■ The data
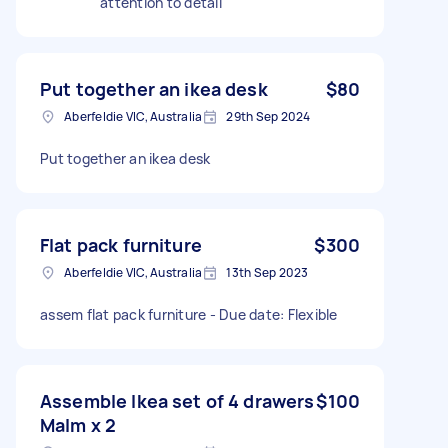
attention to detail
Put together an ikea desk
$80
Aberfeldie VIC, Australia
29th Sep 2024
Put together an ikea desk
Flat pack furniture
$300
Aberfeldie VIC, Australia
13th Sep 2023
assem flat pack furniture - Due date: Flexible
Assemble Ikea set of 4 drawers
$100
Malm x 2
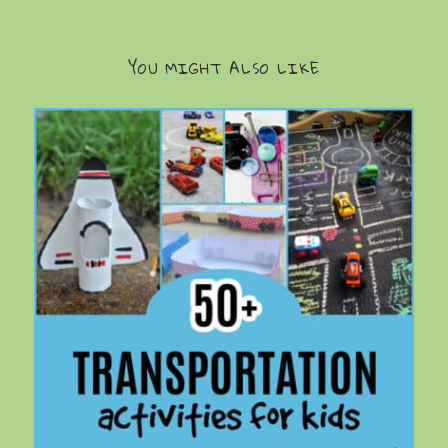
YOU MIGHT ALSO LIKE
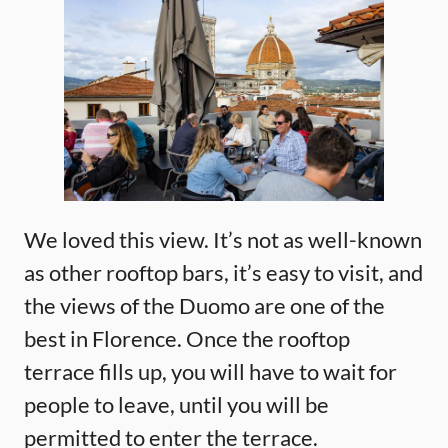
We loved this view. It’s not as well-known
as other rooftop bars, it’s easy to visit, and
the views of the Duomo are one of the
best in Florence. Once the rooftop
terrace fills up, you will have to wait for
people to leave, until you will be
permitted to enter the terrace.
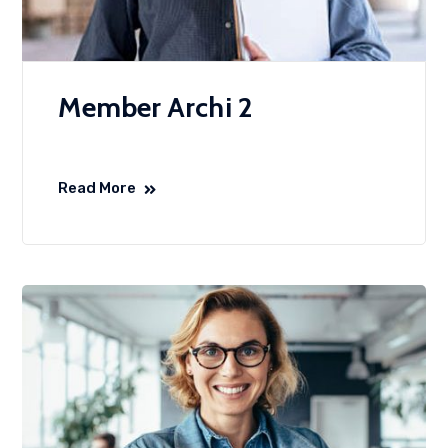
Member Archi 2
Read More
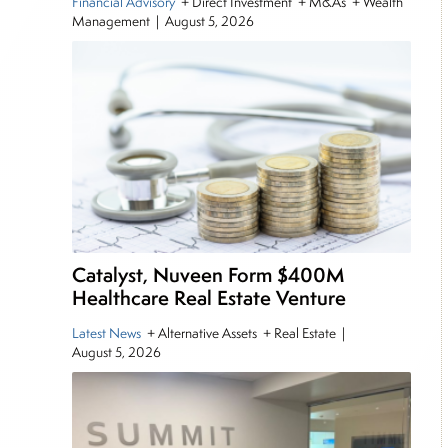
Financial Advisory
+ Direct Investment + M&As + Wealth
Management
|
August 5, 2026
Catalyst, Nuveen Form $400M
Healthcare Real Estate Venture
Latest News
+ Alternative Assets + Real Estate
|
August 5, 2026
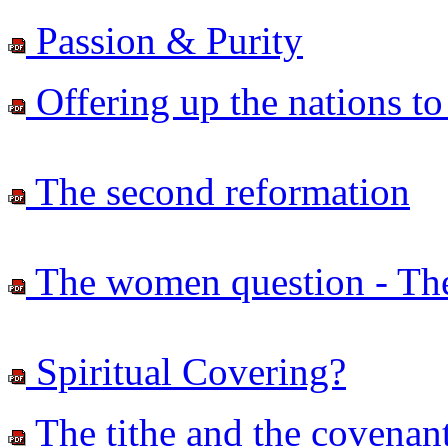
Passion & Purity
Offering up the nations to
The second reformation
The women question - The d
Spiritual Covering?
The tithe and the covenant -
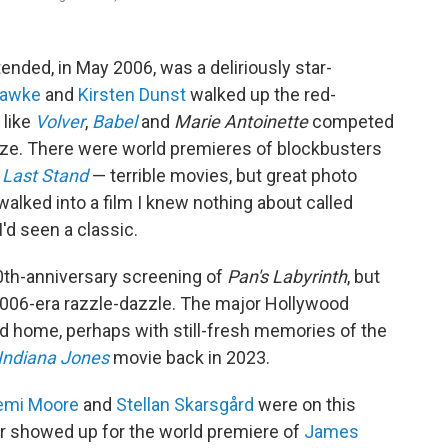
tended, in May 2006, was a deliriously star-
Hawke
and
Kirsten Dunst
walked up the red-
 like
Volver
,
Babel
and
Marie Antoinette
competed
prize. There were world premieres of
blockbusters
 Last Stand
— terrible movies, but great photo
 walked into a film I knew nothing about called
d seen a classic.
20th-anniversary screening of
Pan's Labyrinth
, but
2006-era razzle-dazzle. The major Hollywood
ed home, perhaps with still-fresh memories of the
Indiana Jones
movie back in 2023.
emi Moore
and
Stellan Skarsgård
were on this
r showed up for the world premiere of
James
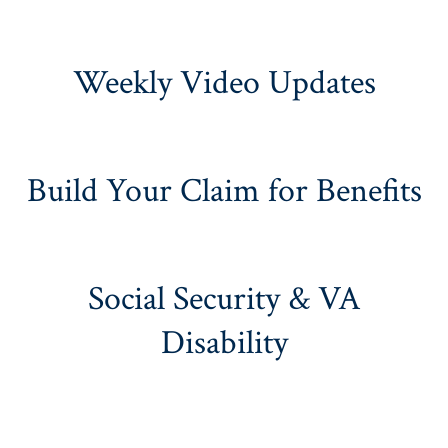
Weekly Video Updates
Build Your Claim for Benefits
Social Security & VA
Disability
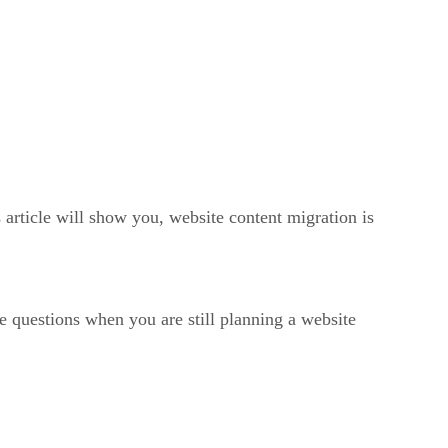
 article will show you, website content migration is
e questions when you are still planning a website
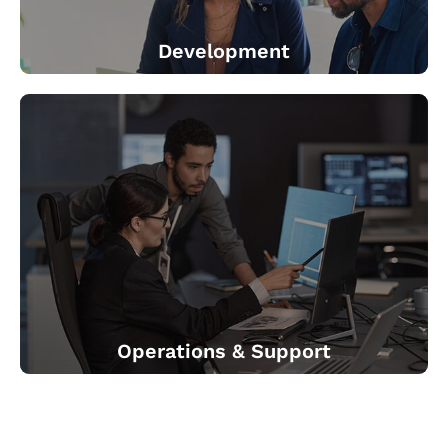
Development
We co-create new, next generation, connected devices.
We help identify the right partner for IoT platform. We
provide Development (Data science, UX/UI and 3rd
party system integration) We help create business
applications.
Operations & Support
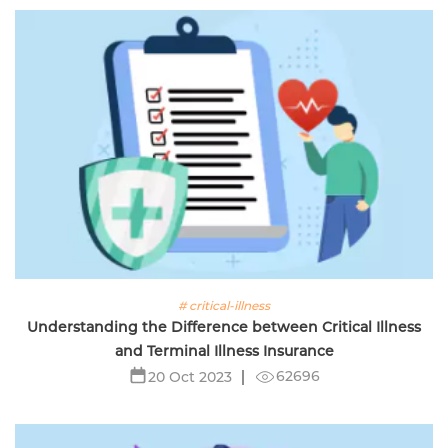
# critical-illness
Understanding the Difference between Critical Illness
and Terminal Illness Insurance
62696
20 Oct 2023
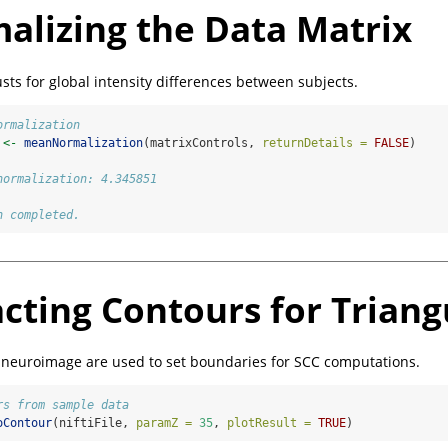
alizing the Data Matrix
sts for global intensity differences between subjects.
ormalization
 
<-
meanNormalization
(matrixControls, 
returnDetails =
FALSE
)
normalization: 4.345851
n completed.
acting Contours for Triang
 neuroimage are used to set boundaries for SCC computations.
rs from sample data
oContour
(niftiFile, 
paramZ =
35
, 
plotResult =
TRUE
)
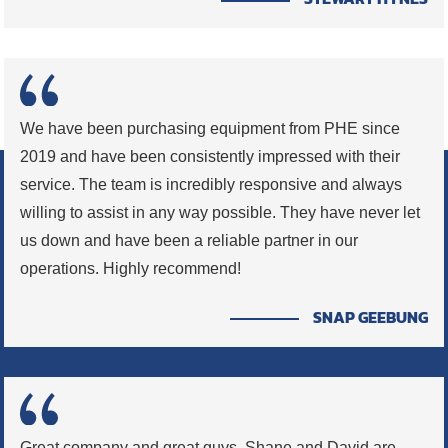
We have been purchasing equipment from PHE since
2019 and have been consistently impressed with their
service. The team is incredibly responsive and always
willing to assist in any way possible. They have never let
us down and have been a reliable partner in our
operations. Highly recommend!
SNAP GEEBUNG
Great company and great guys. Shane and David are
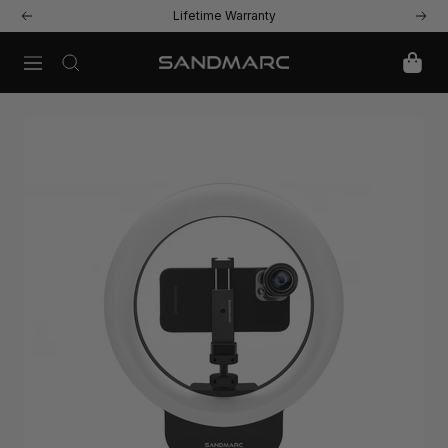
Skip
Lifetime Warranty
Previous
Next
to
content
Navigation
SANDMARC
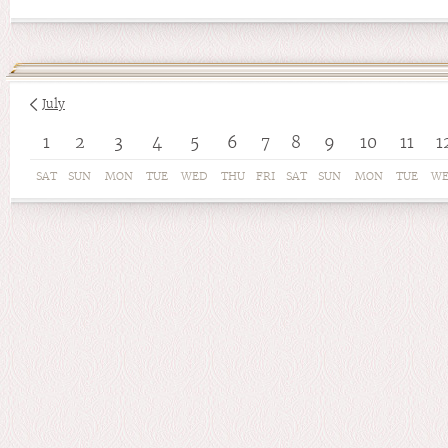
July
1
2
3
4
5
6
7
8
9
10
11
1
SAT
SUN
MON
TUE
WED
THU
FRI
SAT
SUN
MON
TUE
W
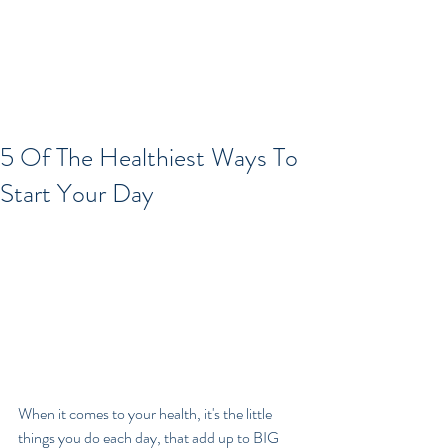
5 Of The Healthiest Ways To
Start Your Day
When it comes to your health, it's the little 
things you do each day, that add up to BIG 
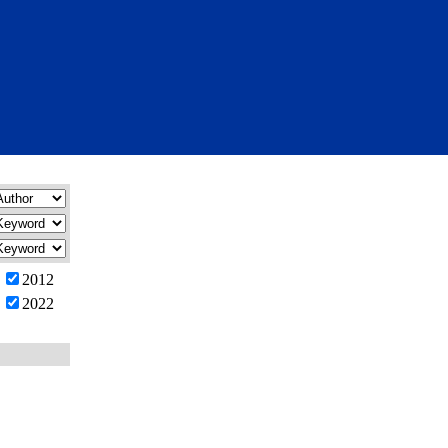
2012
2022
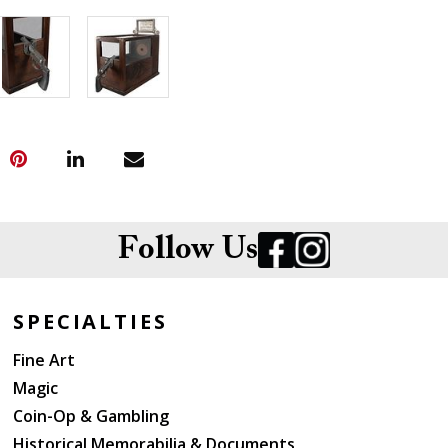
Follow Us
SPECIALTIES
Fine Art
Magic
Coin-Op & Gambling
Historical Memorabilia & Documents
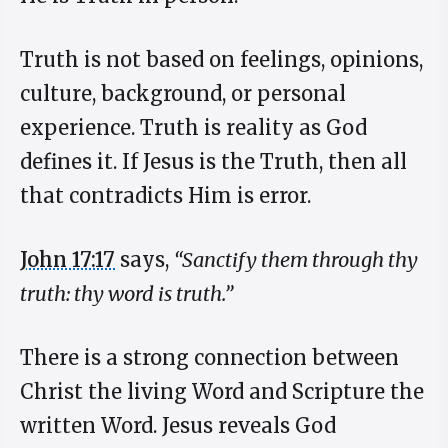
Truth is not based on feelings, opinions,
culture, background, or personal
experience. Truth is reality as God
defines it. If Jesus is the Truth, then all
that contradicts Him is error.
John 17:17
says,
“Sanctify them through thy
truth: thy word is truth.”
There is a strong connection between
Christ the living Word and Scripture the
written Word. Jesus reveals God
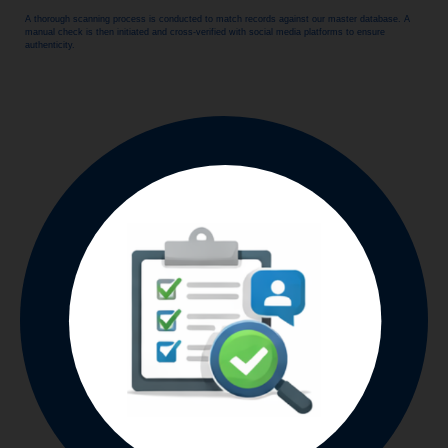
A thorough scanning process is conducted to match records against our master database. A
manual check is then initiated and cross-verified with social media platforms to ensure
authenticity.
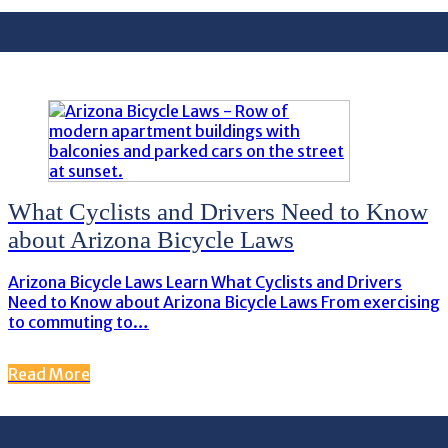
What Cyclists and Drivers Need to Know
about Arizona Bicycle Laws
Arizona Bicycle Laws Learn What Cyclists and Drivers
Need to Know about Arizona Bicycle Laws From exercising
to commuting to…
Read More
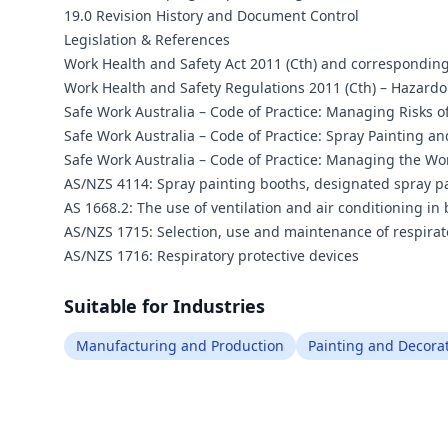
19.0 Revision History and Document Control
Legislation & References
Work Health and Safety Act 2011 (Cth) and corresponding
Work Health and Safety Regulations 2011 (Cth) – Haza
Safe Work Australia – Code of Practice: Managing Risks 
Safe Work Australia – Code of Practice: Spray Painting a
Safe Work Australia – Code of Practice: Managing the Wo
AS/NZS 4114: Spray painting booths, designated spray p
AS 1668.2: The use of ventilation and air conditioning in
AS/NZS 1715: Selection, use and maintenance of respira
AS/NZS 1716: Respiratory protective devices
Suitable for Industries
Manufacturing and Production
Painting and Decora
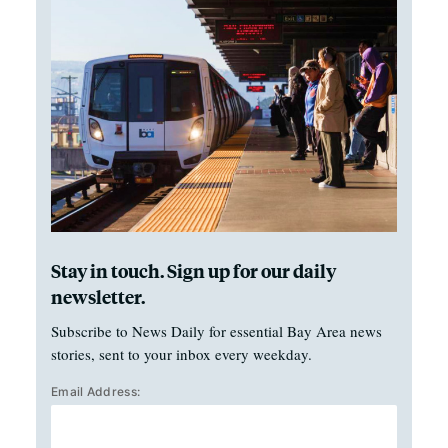
Stay in touch. Sign up for our daily
newsletter.
Subscribe to News Daily for essential Bay Area news
stories, sent to your inbox every weekday.
Email Address:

■ What this task involves
Lines containing the word "partner": copy every one of them from the records above.

■ Result of the task
We help identify the right partner for IoT platform. We
us down and have been a reliable partner in our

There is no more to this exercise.